— Raw data —

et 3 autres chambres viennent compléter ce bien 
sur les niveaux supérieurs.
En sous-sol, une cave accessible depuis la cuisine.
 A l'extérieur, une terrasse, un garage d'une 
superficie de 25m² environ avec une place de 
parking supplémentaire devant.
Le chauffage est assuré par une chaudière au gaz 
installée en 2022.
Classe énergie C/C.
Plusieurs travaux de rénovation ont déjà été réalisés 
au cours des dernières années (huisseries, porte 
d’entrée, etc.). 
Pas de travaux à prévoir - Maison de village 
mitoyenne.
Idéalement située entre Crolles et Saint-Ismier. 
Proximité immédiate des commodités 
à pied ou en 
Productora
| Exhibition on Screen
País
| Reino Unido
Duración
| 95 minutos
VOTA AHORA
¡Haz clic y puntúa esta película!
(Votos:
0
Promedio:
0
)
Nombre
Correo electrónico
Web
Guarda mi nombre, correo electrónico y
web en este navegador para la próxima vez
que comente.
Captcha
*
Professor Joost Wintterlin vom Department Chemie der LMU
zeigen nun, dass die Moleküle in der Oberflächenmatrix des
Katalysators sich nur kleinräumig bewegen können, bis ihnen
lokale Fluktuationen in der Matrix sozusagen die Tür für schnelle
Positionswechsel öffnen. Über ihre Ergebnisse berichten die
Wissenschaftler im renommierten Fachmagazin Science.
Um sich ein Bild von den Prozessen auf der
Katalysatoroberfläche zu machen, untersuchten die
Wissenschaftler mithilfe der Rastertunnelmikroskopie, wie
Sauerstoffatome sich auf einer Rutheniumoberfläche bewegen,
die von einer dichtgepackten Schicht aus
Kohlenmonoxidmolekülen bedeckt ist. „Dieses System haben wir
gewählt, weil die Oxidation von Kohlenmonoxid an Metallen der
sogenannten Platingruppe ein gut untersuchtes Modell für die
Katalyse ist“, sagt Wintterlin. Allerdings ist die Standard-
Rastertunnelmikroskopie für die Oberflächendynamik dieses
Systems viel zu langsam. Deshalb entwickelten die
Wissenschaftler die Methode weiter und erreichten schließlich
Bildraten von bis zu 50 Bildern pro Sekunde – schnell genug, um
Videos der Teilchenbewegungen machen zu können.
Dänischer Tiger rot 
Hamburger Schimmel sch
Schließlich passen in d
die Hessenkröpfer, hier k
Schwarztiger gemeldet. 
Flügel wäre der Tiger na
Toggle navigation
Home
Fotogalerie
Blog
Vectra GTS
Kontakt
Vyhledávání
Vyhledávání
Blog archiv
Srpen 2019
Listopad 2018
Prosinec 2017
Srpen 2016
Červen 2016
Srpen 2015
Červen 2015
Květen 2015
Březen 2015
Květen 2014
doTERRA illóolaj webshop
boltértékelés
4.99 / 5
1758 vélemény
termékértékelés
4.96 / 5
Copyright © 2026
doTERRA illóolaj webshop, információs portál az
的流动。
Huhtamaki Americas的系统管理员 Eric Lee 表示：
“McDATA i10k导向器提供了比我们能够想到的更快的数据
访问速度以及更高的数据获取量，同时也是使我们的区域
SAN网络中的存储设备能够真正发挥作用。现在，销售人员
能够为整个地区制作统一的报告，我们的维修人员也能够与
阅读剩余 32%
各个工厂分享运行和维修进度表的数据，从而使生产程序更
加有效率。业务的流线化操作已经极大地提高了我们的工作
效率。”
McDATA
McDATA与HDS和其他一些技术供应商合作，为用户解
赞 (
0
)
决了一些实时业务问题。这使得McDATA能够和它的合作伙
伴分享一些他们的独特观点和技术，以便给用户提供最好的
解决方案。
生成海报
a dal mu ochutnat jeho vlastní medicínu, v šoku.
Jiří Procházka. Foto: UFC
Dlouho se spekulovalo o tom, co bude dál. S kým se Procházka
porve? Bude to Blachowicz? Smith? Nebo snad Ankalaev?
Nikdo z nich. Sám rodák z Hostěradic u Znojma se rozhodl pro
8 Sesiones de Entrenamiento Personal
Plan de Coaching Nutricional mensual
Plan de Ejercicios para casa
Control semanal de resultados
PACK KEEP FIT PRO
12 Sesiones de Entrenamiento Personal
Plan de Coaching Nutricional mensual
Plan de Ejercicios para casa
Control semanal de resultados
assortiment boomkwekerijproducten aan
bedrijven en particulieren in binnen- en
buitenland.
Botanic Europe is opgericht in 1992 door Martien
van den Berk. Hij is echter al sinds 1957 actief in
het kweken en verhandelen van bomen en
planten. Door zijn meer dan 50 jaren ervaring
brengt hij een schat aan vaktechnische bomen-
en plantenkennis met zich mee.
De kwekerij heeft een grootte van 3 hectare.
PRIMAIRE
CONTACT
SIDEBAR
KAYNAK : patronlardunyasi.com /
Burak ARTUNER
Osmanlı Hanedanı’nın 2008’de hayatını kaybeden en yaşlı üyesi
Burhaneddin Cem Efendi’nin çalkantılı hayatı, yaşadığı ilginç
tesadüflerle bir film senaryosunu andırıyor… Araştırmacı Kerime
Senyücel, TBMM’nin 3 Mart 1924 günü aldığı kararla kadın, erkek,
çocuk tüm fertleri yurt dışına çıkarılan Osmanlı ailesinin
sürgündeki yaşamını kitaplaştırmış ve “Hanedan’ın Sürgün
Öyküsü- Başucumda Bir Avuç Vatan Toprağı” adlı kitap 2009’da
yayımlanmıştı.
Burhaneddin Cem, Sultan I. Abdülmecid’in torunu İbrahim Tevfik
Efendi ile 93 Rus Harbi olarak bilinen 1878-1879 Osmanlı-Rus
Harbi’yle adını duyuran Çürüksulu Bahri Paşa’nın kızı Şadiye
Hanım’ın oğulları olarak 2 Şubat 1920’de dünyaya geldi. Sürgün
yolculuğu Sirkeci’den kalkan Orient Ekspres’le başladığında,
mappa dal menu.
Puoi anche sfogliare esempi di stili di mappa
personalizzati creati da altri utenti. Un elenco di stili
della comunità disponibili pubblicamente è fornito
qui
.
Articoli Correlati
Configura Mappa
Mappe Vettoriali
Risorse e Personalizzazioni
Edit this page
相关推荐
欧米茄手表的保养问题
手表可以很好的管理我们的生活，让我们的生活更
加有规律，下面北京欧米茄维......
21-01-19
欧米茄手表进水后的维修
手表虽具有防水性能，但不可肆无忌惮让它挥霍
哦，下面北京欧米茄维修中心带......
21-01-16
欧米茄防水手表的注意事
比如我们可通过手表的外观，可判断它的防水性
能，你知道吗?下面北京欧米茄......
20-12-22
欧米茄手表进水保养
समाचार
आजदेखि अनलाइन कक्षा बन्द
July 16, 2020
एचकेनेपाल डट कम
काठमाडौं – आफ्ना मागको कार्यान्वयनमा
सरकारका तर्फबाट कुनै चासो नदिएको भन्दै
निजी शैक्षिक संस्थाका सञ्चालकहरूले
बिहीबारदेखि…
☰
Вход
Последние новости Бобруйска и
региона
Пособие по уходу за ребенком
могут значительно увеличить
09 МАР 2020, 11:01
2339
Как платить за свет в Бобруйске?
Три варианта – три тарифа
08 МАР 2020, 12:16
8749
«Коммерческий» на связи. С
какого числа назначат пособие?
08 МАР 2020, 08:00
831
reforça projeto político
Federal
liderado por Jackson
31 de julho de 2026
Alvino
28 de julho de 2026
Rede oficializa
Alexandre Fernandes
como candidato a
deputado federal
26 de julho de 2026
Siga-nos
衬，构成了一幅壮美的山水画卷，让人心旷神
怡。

— Assignment —
Please copy out the text of every entry above word for word, keeping each line as it stands.

— Answer below —
et 3 autres chambres viennent compléter ce bien 
sur les niveaux supérieurs.
En sous-sol, une cave accessible depuis la cuisine.
 A l'extérieur, une terrasse, un garage d'une 
superficie de 25m² environ avec une place de 
parking supplémentaire devant.
Le chauffage est assuré par une chaudière au gaz 
installée en 2022.
Classe énergie C/C.
Plusieurs travaux de rénovation ont déjà été réalisés 
au cours des dernières années (huisseries, porte 
d’entrée, etc.). 
Pas de travaux à prévoir - Maison de village 
mitoyenne.
Idéalement située entre Crolles et Saint-Ismier. 
Proximité immédiate des commodités 
à pied ou en 
Productora
| Exhibition on Screen
País
| Reino Unido
Duración
| 95 minutos
VOTA AHORA
¡Haz clic y puntúa esta película!
(Votos:
0
Promedio:
0
)
Nombre
Correo electrónico
Web
Guarda mi nombre, correo electrónico y
web en este navegador para la próxima vez
que comente.
Captcha
*
Professor Joost Wintterlin vom Department Chemie der LMU
zeigen nun, dass die Moleküle in der Oberflächenmatrix des
Katalysators sich nur kleinräumig bewegen können, bis ihnen
lokale Fluktuationen in der Matrix sozusagen die Tür für schnelle
Positionswechsel öffnen. Über ihre Ergebnisse berichten die
Wissenschaftler im renommierten Fachmagazin Science.
Um sich ein Bild von den Prozessen auf der
Katalysatoroberfläche zu machen, untersuchten die
Wissenschaftler mithilfe der Rastertunnelmikroskopie, wie
Sauerstoffatome sich auf einer Rutheniumoberfläche bewegen,
die von einer dichtgepackten Schicht aus
Kohlenmonoxidmolekülen bedeckt ist. „Dieses System haben wir
gewählt, weil die Oxidation von Kohlenmonoxid an Metallen der
sogenannten Platingruppe ein gut untersuchtes Modell für die
Katalyse ist“, sagt Wintterlin. Allerdings ist die Standard-
Rastertunnelmikroskopie für die Oberflächendynamik dieses
Systems viel zu langsam. Deshalb entwickelten die
Wissenschaftler die Methode weiter und erreichten schließlich
Bildraten von bis zu 50 Bildern pro Sekunde – schnell genug, um
Videos der Teilchenbewegungen machen zu können.
Dänischer Tiger rot 
Hamburger Schimmel sch
Schließlich passen in d
die Hessenkröpfer, hier k
Schwarztiger gemeldet. 
Flügel wäre der Tiger na
Toggle navigation
Home
Fotogalerie
Blog
Vectra GTS
Kontakt
Vyhledávání
Vyhledávání
Blog archiv
Srpen 2019
Listopad 2018
Prosinec 2017
Srpen 2016
Červen 2016
Srpen 2015
Červen 2015
Květen 2015
Březen 2015
Květen 2014
doTERRA illóolaj webshop
boltértékelés
4.99 / 5
1758 vélemény
termékértékelés
4.96 / 5
Copyright © 2026
doTERRA illóolaj webshop, információs portál az
的流动。
Huhtamaki Americas的系统管理员 Eric Lee 表示：
“McDATA i10k导向器提供了比我们能够想到的更快的数据
访问速度以及更高的数据获取量，同时也是使我们的区域
SAN网络中的存储设备能够真正发挥作用。现在，销售人员
能够为整个地区制作统一的报告，我们的维修人员也能够与
阅读剩余 32%
各个工厂分享运行和维修进度表的数据，从而使生产程序更
加有效率。业务的流线化操作已经极大地提高了我们的工作
效率。”
McDATA
McDATA与HDS和其他一些技术供应商合作，为用户解
赞 (
0
)
决了一些实时业务问题。这使得McDATA能够和它的合作伙
伴分享一些他们的独特观点和技术，以便给用户提供最好的
解决方案。
生成海报
a dal mu ochutnat jeho vlastní medicínu, v šoku.
Jiří Procházka. Foto: UFC
Dlouho se spekulovalo o tom, co bude dál. S kým se Procházka
porve? Bude to Blachowicz? Smith? Nebo snad Ankalaev?
Nikdo z nich. Sám rodák z Hostěradic u Znojma se rozhodl pro
8 Sesiones de Entrenamiento Personal
Plan de Coaching Nutricional mensual
Plan de Ejercicios para casa
Control semanal de resultados
PACK KEEP FIT PRO
12 Sesiones de Entrenamiento Personal
Plan de Coaching Nutricional mensual
Plan de Ejercicios para casa
Control semanal de resultados
assortiment boomkwekerijproducten aan
bedrijven en particulieren in binnen- en
buitenland.
Botanic Europe is opgericht in 1992 door Martien
van den Berk. Hij is echter al sinds 1957 actief in
het kweken en verhandelen van bomen en
planten. Door zijn meer dan 50 jaren ervaring
brengt hij een schat aan vaktechnische bomen-
en plantenkennis met zich mee.
De kwekerij heeft een grootte van 3 hectare.
PRIMAIRE
CONTACT
SIDEBAR
KAYNAK : patronlardunyasi.com /
Burak ARTUNER
Osmanlı Hanedanı’nın 2008’de hayatını kaybeden en yaşlı üyesi
Burhaneddin Cem Efendi’nin çalkantılı hayatı, yaşadığı ilginç
tesadüflerle bir film senaryosunu andırıyor… Araştırmacı Kerime
Senyücel, TBMM’nin 3 Mart 1924 günü aldığı kararla kadın, erkek,
çocuk tüm fertleri yurt dışına çıkarılan Osmanlı ailesinin
sürgündeki yaşamını kitaplaştırmış ve “Hanedan’ın Sürgün
Öyküsü- Başucumda Bir Avuç Vatan Toprağı” adlı kitap 2009’da
yayımlanmıştı.
Burhaneddin Cem, Sultan I. Abdülmecid’in torunu İbrahim Tevfik
Efendi ile 93 Rus Harbi olarak bilinen 1878-1879 Osmanlı-Rus
Harbi’yle adını duyuran Çürüksulu Bahri Paşa’nın kızı Şadiye
Hanım’ın oğulları olarak 2 Şubat 1920’de dünyaya geldi. Sürgün
yolculuğu Sirkeci’den kalkan Orient Ekspres’le başladığında,
mappa dal menu.
Puoi anche sfogliare esempi di stili di mappa
personalizzati creati da altri utenti. Un elenco di stili
della comunità disponibili pubblicamente è fornito
qui
.
Articoli Correlati
Configura Mappa
Mappe Vettoriali
Risorse e Personalizzazioni
Edit this page
相关推荐
欧米茄手表的保养问题
手表可以很好的管理我们的生活，让我们的生活更
加有规律，下面北京欧米茄维......
21-01-19
欧米茄手表进水后的维修
手表虽具有防水性能，但不可肆无忌惮让它挥霍
哦，下面北京欧米茄维修中心带......
21-01-16
欧米茄防水手表的注意事
比如我们可通过手表的外观，可判断它的防水性
能，你知道吗?下面北京欧米茄......
20-12-22
欧米茄手表进水保养
समाचार
आजदेखि अनलाइन कक्षा बन्द
July 16, 2020
एचकेनेपाल डट कम
काठमाडौं – आफ्ना मागको कार्यान्वयनमा
सरकारका तर्फबाट कुनै चासो नदिएको भन्दै
निजी शैक्षिक संस्थाका सञ्चालकहरूले
बिहीबारदेखि…
☰
Вход
Последние новости Бобруйска и
региона
Пособие по уходу за ребенком
могут значительно увеличить
09 МАР 2020, 11:01
2339
Как платить за свет в Бобруйске?
Три варианта – три тарифа
08 МАР 2020, 12:16
8749
«Коммерческий» на связи. С
какого числа назначат пособие?
08 МАР 2020, 08:00
831
reforça projeto político
Federal
liderado por Jackson
31 de julho de 2026
Alvino
28 de julho de 2026
Rede oficializa
Alexandre Fernandes
como candidato a
deputado federal
26 de julho de 2026
Siga-nos
衬，构成了一幅壮美的山水画卷，让人心旷神
怡。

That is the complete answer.